_Data_
════════════════════

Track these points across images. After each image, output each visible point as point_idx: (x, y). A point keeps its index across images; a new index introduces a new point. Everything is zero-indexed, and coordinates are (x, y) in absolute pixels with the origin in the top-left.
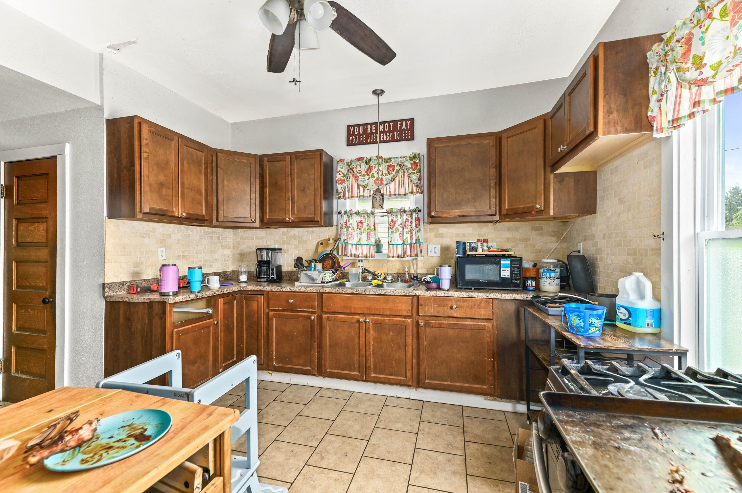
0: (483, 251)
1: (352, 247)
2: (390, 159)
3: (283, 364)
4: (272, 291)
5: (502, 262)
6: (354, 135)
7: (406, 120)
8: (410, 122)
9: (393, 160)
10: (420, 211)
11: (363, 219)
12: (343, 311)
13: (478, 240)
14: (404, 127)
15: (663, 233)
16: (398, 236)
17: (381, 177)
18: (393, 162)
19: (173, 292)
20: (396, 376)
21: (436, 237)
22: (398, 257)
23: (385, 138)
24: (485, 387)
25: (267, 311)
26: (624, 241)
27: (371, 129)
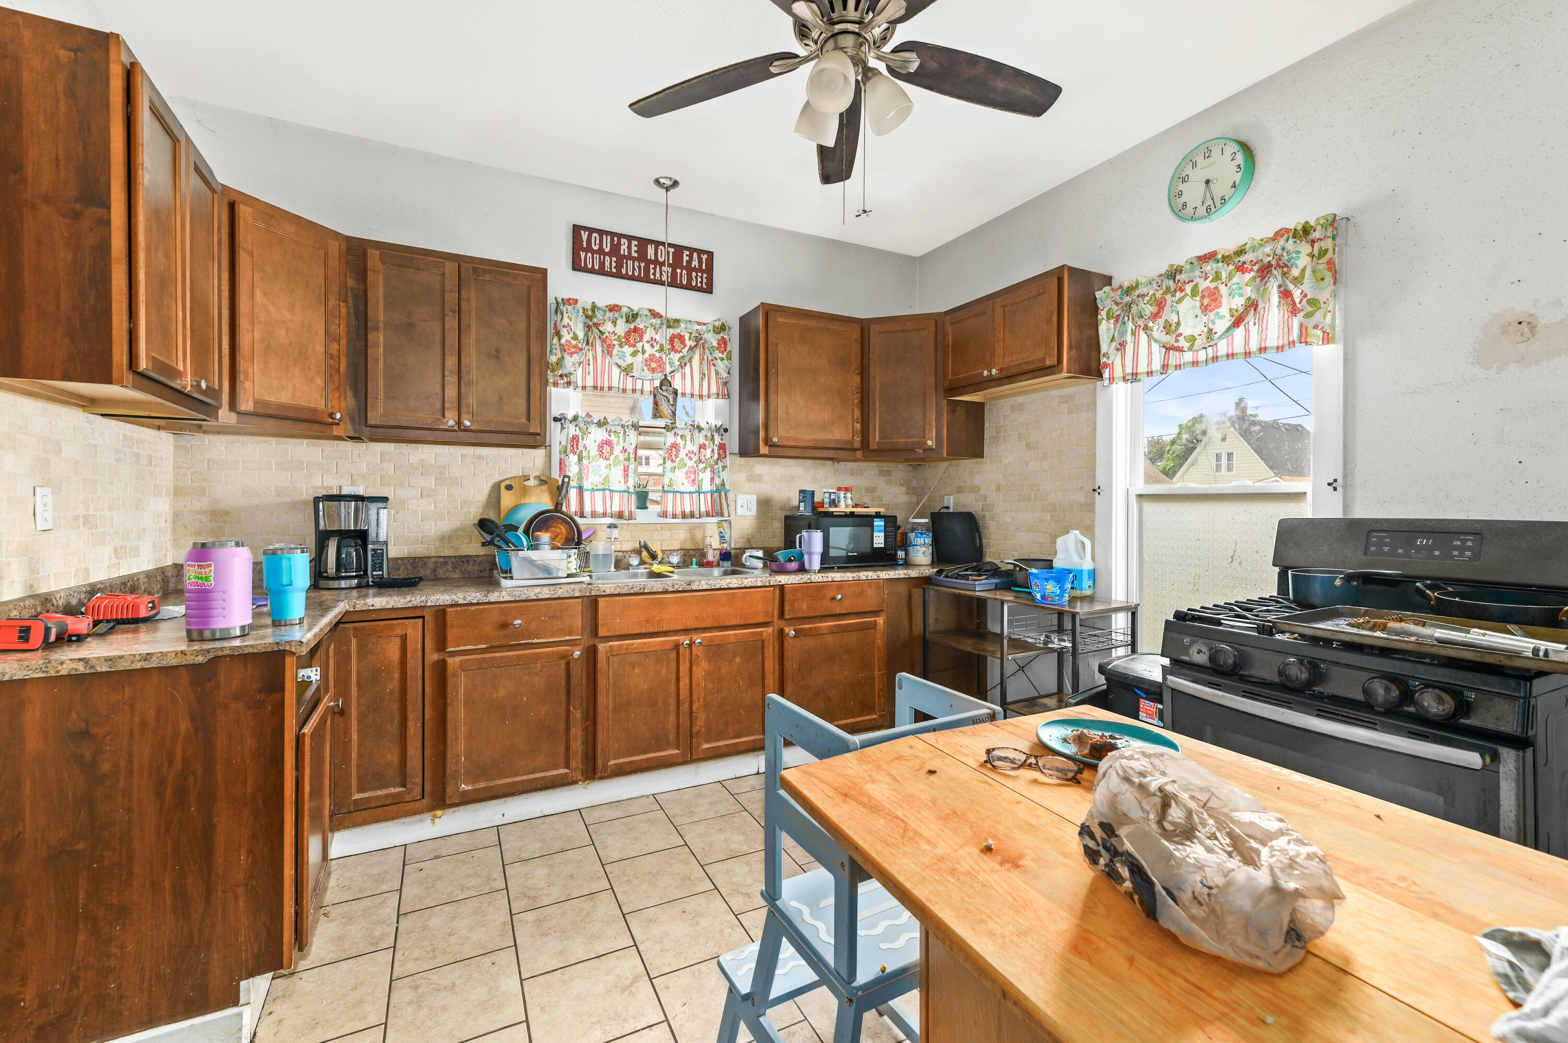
0: (847, 506)
1: (593, 499)
2: (677, 321)
3: (487, 780)
4: (456, 605)
5: (875, 523)
6: (589, 249)
7: (700, 252)
8: (706, 256)
9: (683, 325)
10: (726, 430)
11: (613, 438)
12: (644, 631)
13: (839, 489)
14: (695, 263)
15: (1099, 488)
16: (684, 475)
17: (658, 355)
18: (681, 330)
19: (243, 628)
20: (746, 736)
21: (750, 481)
22: (684, 516)
23: (658, 275)
24: (875, 716)
25: (433, 657)
26: (1035, 494)
27: (629, 248)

════════════════════

Return nothing except the lines from the line with "22: (398, 257)" through the last line of the records above, copied exactly and without pictures.

22: (398, 257)
23: (385, 138)
24: (485, 387)
25: (267, 311)
26: (624, 241)
27: (371, 129)
0: (847, 506)
1: (593, 499)
2: (677, 321)
3: (487, 780)
4: (456, 605)
5: (875, 523)
6: (589, 249)
7: (700, 252)
8: (706, 256)
9: (683, 325)
10: (726, 430)
11: (613, 438)
12: (644, 631)
13: (839, 489)
14: (695, 263)
15: (1099, 488)
16: (684, 475)
17: (658, 355)
18: (681, 330)
19: (243, 628)
20: (746, 736)
21: (750, 481)
22: (684, 516)
23: (658, 275)
24: (875, 716)
25: (433, 657)
26: (1035, 494)
27: (629, 248)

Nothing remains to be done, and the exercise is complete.